┌────────

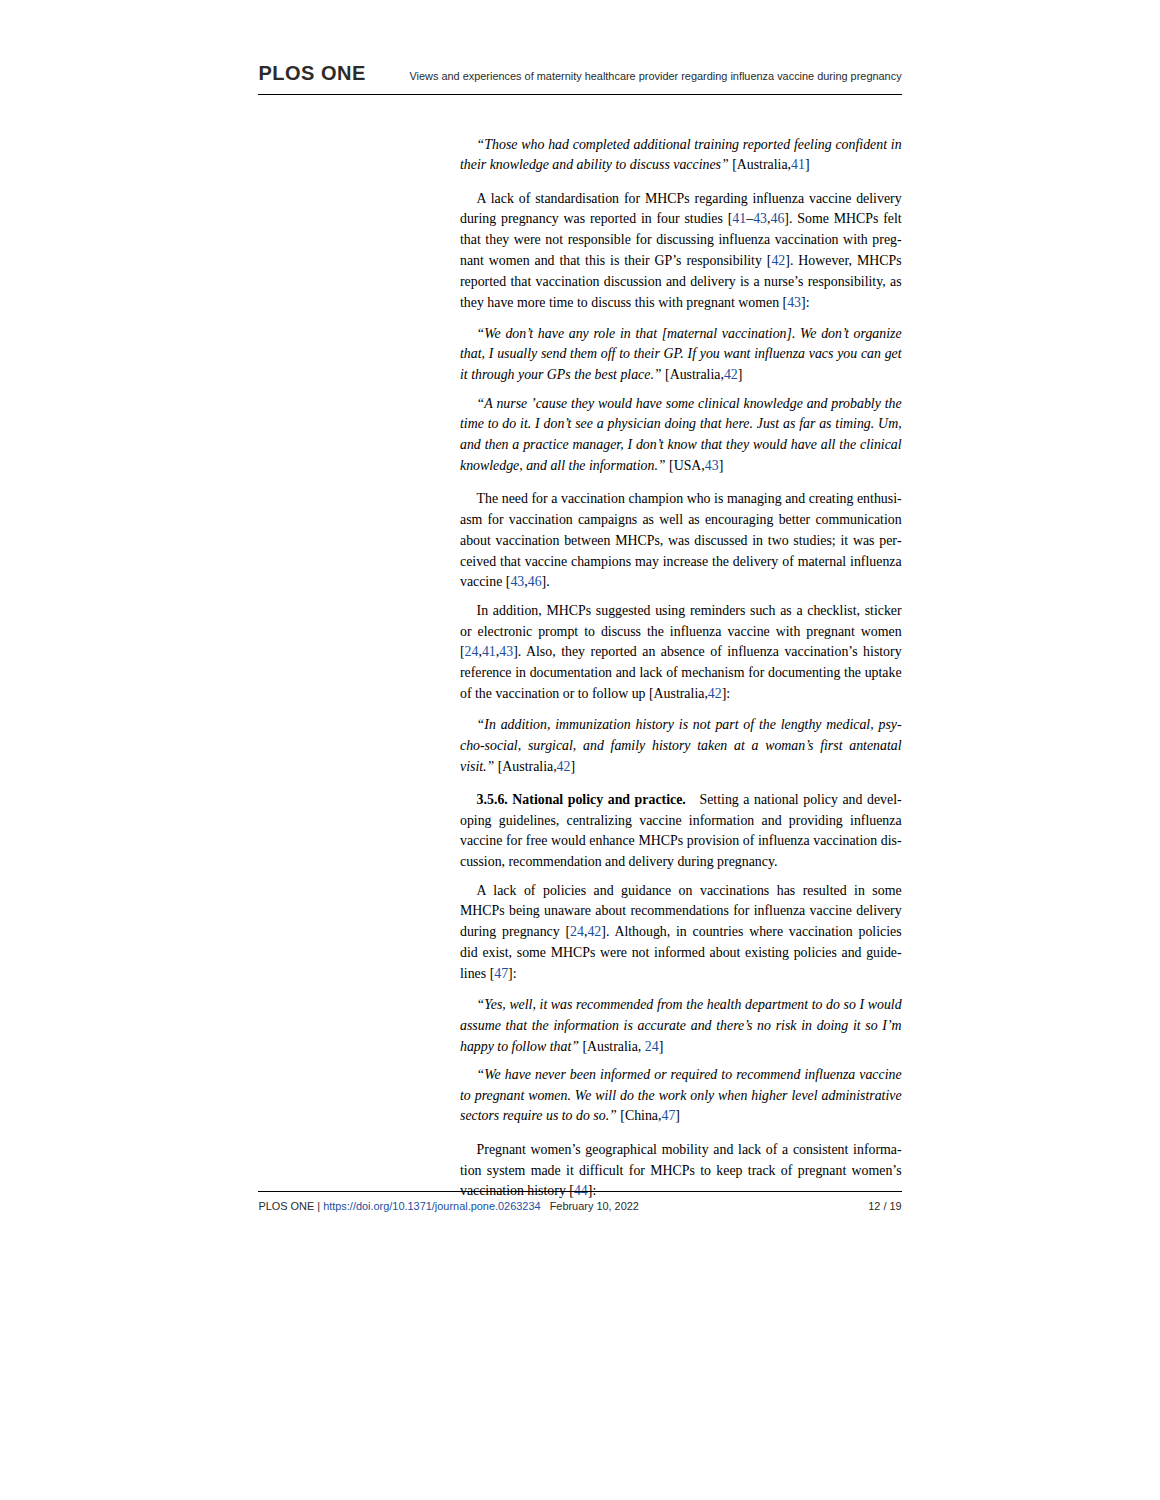PLOS ONE
Views and experiences of maternity healthcare provider regarding influenza vaccine during pregnancy
“Those who had completed additional training reported feeling confident in their knowledge and ability to discuss vaccines” [Australia,41]
A lack of standardisation for MHCPs regarding influenza vaccine delivery during pregnancy was reported in four studies [41–43,46]. Some MHCPs felt that they were not responsible for discussing influenza vaccination with pregnant women and that this is their GP’s responsibility [42]. However, MHCPs reported that vaccination discussion and delivery is a nurse’s responsibility, as they have more time to discuss this with pregnant women [43]:
“We don’t have any role in that [maternal vaccination]. We don’t organize that, I usually send them off to their GP. If you want influenza vacs you can get it through your GPs the best place.” [Australia,42]
“A nurse ’cause they would have some clinical knowledge and probably the time to do it. I don’t see a physician doing that here. Just as far as timing. Um, and then a practice manager, I don’t know that they would have all the clinical knowledge, and all the information.” [USA,43]
The need for a vaccination champion who is managing and creating enthusiasm for vaccination campaigns as well as encouraging better communication about vaccination between MHCPs, was discussed in two studies; it was perceived that vaccine champions may increase the delivery of maternal influenza vaccine [43,46].
In addition, MHCPs suggested using reminders such as a checklist, sticker or electronic prompt to discuss the influenza vaccine with pregnant women [24,41,43]. Also, they reported an absence of influenza vaccination’s history reference in documentation and lack of mechanism for documenting the uptake of the vaccination or to follow up [Australia,42]:
“In addition, immunization history is not part of the lengthy medical, psycho-social, surgical, and family history taken at a woman’s first antenatal visit.” [Australia,42]
3.5.6. National policy and practice. Setting a national policy and developing guidelines, centralizing vaccine information and providing influenza vaccine for free would enhance MHCPs provision of influenza vaccination discussion, recommendation and delivery during pregnancy.
A lack of policies and guidance on vaccinations has resulted in some MHCPs being unaware about recommendations for influenza vaccine delivery during pregnancy [24,42]. Although, in countries where vaccination policies did exist, some MHCPs were not informed about existing policies and guidelines [47]:
“Yes, well, it was recommended from the health department to do so I would assume that the information is accurate and there’s no risk in doing it so I’m happy to follow that” [Australia, 24]
“We have never been informed or required to recommend influenza vaccine to pregnant women. We will do the work only when higher level administrative sectors require us to do so.” [China,47]
Pregnant women’s geographical mobility and lack of a consistent information system made it difficult for MHCPs to keep track of pregnant women’s vaccination history [44]:
PLOS ONE | https://doi.org/10.1371/journal.pone.0263234 February 10, 2022
12 / 19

└────────

Output every line above exactly as it stands, and drop any picture.

Response area:
PLOS ONE
Views and experiences of maternity healthcare provider regarding influenza vaccine during pregnancy
“Those who had completed additional training reported feeling confident in their knowledge and ability to discuss vaccines” [Australia,41]
A lack of standardisation for MHCPs regarding influenza vaccine delivery during pregnancy was reported in four studies [41–43,46]. Some MHCPs felt that they were not responsible for discussing influenza vaccination with pregnant women and that this is their GP’s responsibility [42]. However, MHCPs reported that vaccination discussion and delivery is a nurse’s responsibility, as they have more time to discuss this with pregnant women [43]:
“We don’t have any role in that [maternal vaccination]. We don’t organize that, I usually send them off to their GP. If you want influenza vacs you can get it through your GPs the best place.” [Australia,42]
“A nurse ’cause they would have some clinical knowledge and probably the time to do it. I don’t see a physician doing that here. Just as far as timing. Um, and then a practice manager, I don’t know that they would have all the clinical knowledge, and all the information.” [USA,43]
The need for a vaccination champion who is managing and creating enthusiasm for vaccination campaigns as well as encouraging better communication about vaccination between MHCPs, was discussed in two studies; it was perceived that vaccine champions may increase the delivery of maternal influenza vaccine [43,46].
In addition, MHCPs suggested using reminders such as a checklist, sticker or electronic prompt to discuss the influenza vaccine with pregnant women [24,41,43]. Also, they reported an absence of influenza vaccination’s history reference in documentation and lack of mechanism for documenting the uptake of the vaccination or to follow up [Australia,42]:
“In addition, immunization history is not part of the lengthy medical, psycho-social, surgical, and family history taken at a woman’s first antenatal visit.” [Australia,42]
3.5.6. National policy and practice. Setting a national policy and developing guidelines, centralizing vaccine information and providing influenza vaccine for free would enhance MHCPs provision of influenza vaccination discussion, recommendation and delivery during pregnancy.
A lack of policies and guidance on vaccinations has resulted in some MHCPs being unaware about recommendations for influenza vaccine delivery during pregnancy [24,42]. Although, in countries where vaccination policies did exist, some MHCPs were not informed about existing policies and guidelines [47]:
“Yes, well, it was recommended from the health department to do so I would assume that the information is accurate and there’s no risk in doing it so I’m happy to follow that” [Australia, 24]
“We have never been informed or required to recommend influenza vaccine to pregnant women. We will do the work only when higher level administrative sectors require us to do so.” [China,47]
Pregnant women’s geographical mobility and lack of a consistent information system made it difficult for MHCPs to keep track of pregnant women’s vaccination history [44]:
PLOS ONE | https://doi.org/10.1371/journal.pone.0263234 February 10, 2022
12 / 19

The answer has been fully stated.